My interest in genealogy began in the late 1990's when I came across the description that follows of what I presumed to be our first ancestor in North America. I found this short essay written by Grace Sicotte on Dan Sicotte's web site. I was fascinated by the story and soon found myself searching for my own connection to these historical roots. It took me nearly two full years and many late nights combing the national archives and other historical records but I finally made the crucial connection though it did require some professional guidance. Genealogy is not for the faint of heart ...or those with weak eyes.
These pages represent the fruits of my labor to date. I have met many relatives I was unaware of and have received many kind words from others who have found useful information here. I hope you find it useful,informative and perhaps even entertaining here and there as well. It's been a while since I've added any new information but I hope the new look is easier on the eyes. I am looking forward to returning to the task of adding more branches to the tree so I hope to hear from some of you after you have had a chance to browse the site.

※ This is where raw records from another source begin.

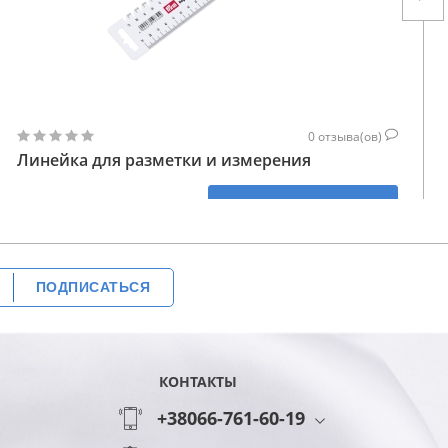
0
отзыва(ов)
Линейка для разметки и измерения
118
КУПИТЬ
ГРН
ПОДПИСАТЬСЯ
КОНТАКТЫ
+38066-761-60-19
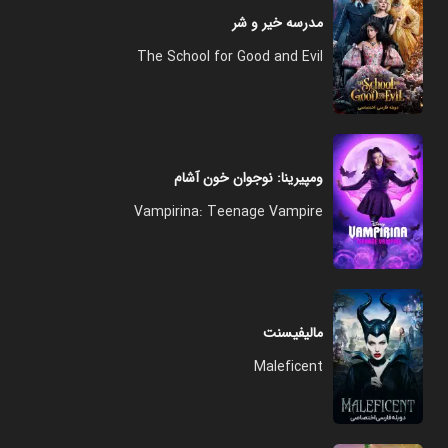
مدرسه خیر و شر
The School for Good and Evil
ومپیرینا: نوجوان خون آشام
Vampirina: Teenage Vampire
مالیفیسنت
Maleficent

The Story of the First Ancestor of the Cicotte Family in North America
The name of the first ancestor was Jean (Chiquot). He was born in France in 1631. His father was Guillaume Chiquot and his mother was Jeanne Fafard, from Bolu, Isle D'oleron, Diocese of La Rochelle in Charente Inferierire, France. He came to settle in Canada in the year 1650, at the age of 19.
In May 1650, with a view to assure a lasting peace for the colony always threatened by the Iroquois, the King of France decided to send to Canada a good army corps. Twelve hundred soldiers from the Regiment de Carignan, left La Rochelle for Canada, and arrived the following September. A writer named Faillon, related in a few simple lines, in his History of the French Colony , the arrival of the soldiers in 1650, among whom was our first ancestor Jean Chiquot.
Montreal, founded by Monsieur de Maisonneuve, was only eight-years-old in 1650. At that time, the lives of settlers at Ville-Marie were in great danger. In 1651, Sister Bourgeois wrote that then there were only 17 men able to fight against the Iroquois and the Superior of the Jesuit Fathers stated that the whole remaining population amounted to only about 50 French people. Our ancestor was among those 50, and one of the seventeen men in condition to fight against the Iroquois.
We cannot help but be horrified at hearing that sometimes the Iroquois used to scalp their victims by removing the skin from their heads. Our ancestor, Jean was one of the victims and here are the particular circumstances of his mutilation, as Faillon recorded in his History of the French Colony of Canada :
"A brave and good settler, Jean Boudart, was the first one killed by the Iroquois in 1651, and his wife Catherine, was taken captive. Cicot, in his flight, hid under a recently felled tree and the Iroquois did not attempt to get him out, but kept running after Boudart. He attacked the Iroquois so furiously, they killed him on the spot. As for the woman, they spared her life, only to make her suffer the most excruciating tortures in their country.
Additional details were found in Relations des Jesuits :
"We left Trois-Rivieres for Montreal, where we arrived the next day at 8 o'clock. We were informed that, on the 6th of the month, about 50 Iroquois had killed Grand Jean [Jean Boudart], cut off his head, and had taken his wife captive, and after scalping him, left for dead a 21-year-old boy by the name of Jean Cicot."
The first mention of Jean Cicot - Sicotte following this event was found in the records of the parish of Notre Dame in Montreal. It was his marriage with Marguerite Maclin, a 14-year-old girl, with whom he had two children (see marriage documents here ). It is interesting to note that Monsieur de Maisonnueve and Sister Bourgeois were witnesses at the wedding, which took place on the 23rd of October 1662. He died in 1667, on the 8th of June. So, for sixteen years he survived the terrible torture which he had experienced which took place on the 6th of May 1651.